Use the array, set, to represent each individual set as a 'tree.'

sample representation of disjoint sets: version 2

Now set[i] = the 'parent' of element i in the set-tree containing i. (Roots are considered their own parent.) The array above represents the forest of trees shown below it, which in turn represents the sets {1,5}, {2,4,7,10}, and {3,6,8,9}.

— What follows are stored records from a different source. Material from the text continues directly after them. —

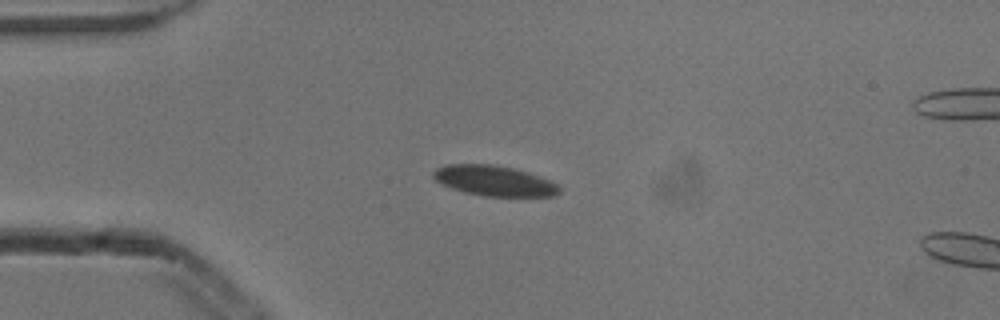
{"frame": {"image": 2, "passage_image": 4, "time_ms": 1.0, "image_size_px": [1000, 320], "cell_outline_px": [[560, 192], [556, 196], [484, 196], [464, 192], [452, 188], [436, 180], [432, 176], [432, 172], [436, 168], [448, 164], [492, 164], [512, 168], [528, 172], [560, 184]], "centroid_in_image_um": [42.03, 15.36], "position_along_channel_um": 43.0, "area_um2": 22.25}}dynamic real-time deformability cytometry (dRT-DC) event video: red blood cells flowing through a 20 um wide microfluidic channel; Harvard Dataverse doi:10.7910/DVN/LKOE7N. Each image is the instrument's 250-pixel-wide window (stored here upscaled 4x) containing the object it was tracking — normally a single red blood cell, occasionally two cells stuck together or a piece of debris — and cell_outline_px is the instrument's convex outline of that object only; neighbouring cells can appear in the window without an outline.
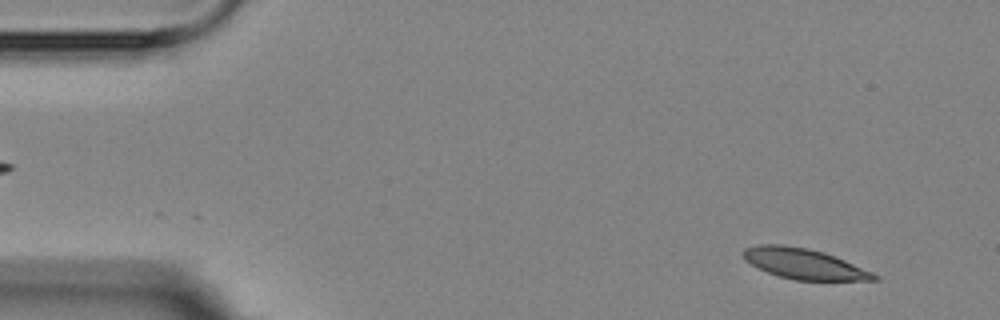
{"species": "Egyptian fruit bat (a non-hibernating species)", "species_latin": "Rousettus aegyptiacus", "temperature_condition": "room temperature", "stored_images_in_passage": 4, "camera_frame_rate_fps": 3000, "um_per_image_px": 0.085, "animal": {"sex": "female"}, "frame": {"image": 1, "passage_image": 1, "time_ms": 0.0, "image_size_px": [1000, 320], "cell_outline_px": [[880, 280], [796, 280], [780, 276], [768, 272], [744, 260], [740, 252], [744, 248], [760, 244], [784, 244], [808, 248], [824, 252], [844, 260], [872, 272], [880, 276]], "centroid_in_image_um": [68.32, 22.4], "position_along_channel_um": 16.7, "area_um2": 23.18}}
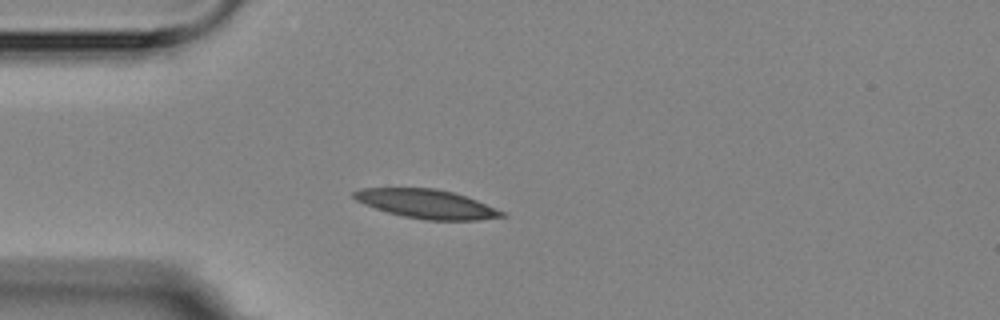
{"frame": {"image": 2, "passage_image": 4, "time_ms": 3.333, "image_size_px": [1000, 320], "cell_outline_px": [[508, 216], [476, 220], [424, 220], [404, 216], [388, 212], [364, 204], [356, 200], [352, 196], [352, 192], [360, 188], [436, 188], [456, 192], [476, 200], [504, 212]], "centroid_in_image_um": [36.25, 17.32], "position_along_channel_um": 48.7, "area_um2": 24.91}}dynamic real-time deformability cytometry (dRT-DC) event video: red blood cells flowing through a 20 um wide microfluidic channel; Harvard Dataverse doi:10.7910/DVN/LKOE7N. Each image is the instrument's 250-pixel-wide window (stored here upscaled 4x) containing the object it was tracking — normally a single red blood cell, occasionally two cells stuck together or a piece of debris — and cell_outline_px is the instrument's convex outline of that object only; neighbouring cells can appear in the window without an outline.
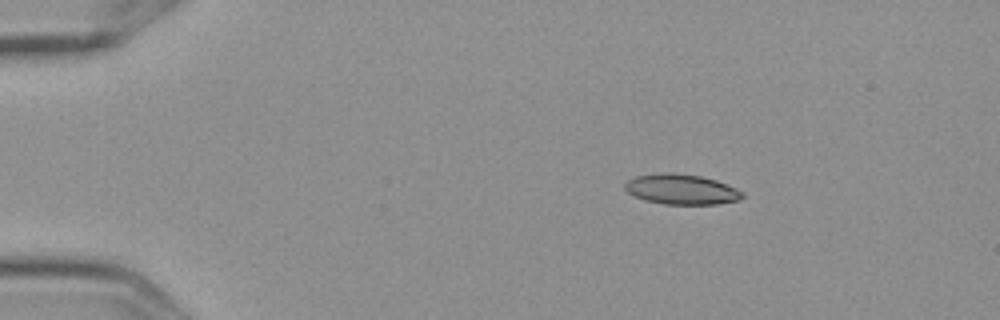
{"species": "Egyptian fruit bat (a non-hibernating species)", "species_latin": "Rousettus aegyptiacus", "temperature_condition": "cold", "stored_images_in_passage": 4, "camera_frame_rate_fps": 3000, "um_per_image_px": 0.085, "frame": {"image": 1, "passage_image": 1, "time_ms": 0.0, "image_size_px": [1000, 320], "cell_outline_px": [[744, 196], [740, 200], [720, 204], [664, 204], [644, 200], [628, 192], [624, 188], [624, 184], [628, 180], [636, 176], [664, 172], [668, 172], [700, 176], [716, 180], [736, 188], [744, 192]], "centroid_in_image_um": [57.94, 16.1], "position_along_channel_um": 27.1, "area_um2": 20.69}}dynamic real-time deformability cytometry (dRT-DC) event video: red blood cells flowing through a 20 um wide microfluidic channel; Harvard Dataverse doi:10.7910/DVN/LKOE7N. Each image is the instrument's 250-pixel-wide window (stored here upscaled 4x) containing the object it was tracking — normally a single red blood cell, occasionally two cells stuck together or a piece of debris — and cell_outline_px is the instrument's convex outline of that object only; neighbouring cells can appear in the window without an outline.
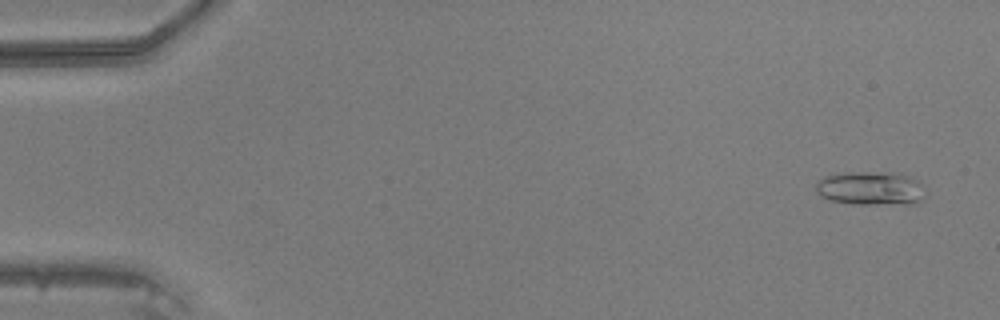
{"species": "common noctule bat (a hibernating species)", "species_latin": "Nyctalus noctula", "temperature_condition": "warm", "stored_images_in_passage": 34, "camera_frame_rate_fps": 3000, "um_per_image_px": 0.085, "animal": {"sex": "male", "body_mass_g": 20.5, "forearm_length_mm": 52.5}, "frame": {"image": 1, "passage_image": 3, "time_ms": 0.667, "image_size_px": [1000, 320], "cell_outline_px": [[924, 196], [916, 204], [852, 204], [828, 200], [820, 196], [816, 192], [816, 184], [824, 176], [848, 172], [896, 172], [908, 176], [916, 180], [920, 184]], "centroid_in_image_um": [73.97, 16.01], "position_along_channel_um": 11.0, "area_um2": 21.62}}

With this representation, we can implement the operations as follows:

int Find2(int x) 
{  
    int r=x ;
       /* Climb from x to the root. */
    while (set[r] != r) r=set[r] ;
    return r ;
}

void Merge2(int s, int t) 
{
    if   (s < t) set[t] = s ; /* s is the label */
    else set[s] = t ;         /* t is the label */
}

The example above illustrates that we can do a merge by pointing the root with the larger value at the root with the smaller value.

Notes

It is important to understand that this tree structure we have introduced has nothing to do with any relationships that may already exist among the objects in the sets. Trees that represent sets are only structures that we impose in order to get more efficient find and merge operations. In particular, if we use the structure to help find a spanning tree of a graph, any resemblance between the structure of the spanning tree and the structure of the trees representing the disjoint sets is merely coincidental.
Find2 does Θ(log(N)) work, if the tree is "bushy" (O(log(n) height)).
Merge2 does Θ(1) work.
If we do O(N) finds and merges, which is typical, the amount of work will be O(Nlog(N)), assuming the trees are bushy.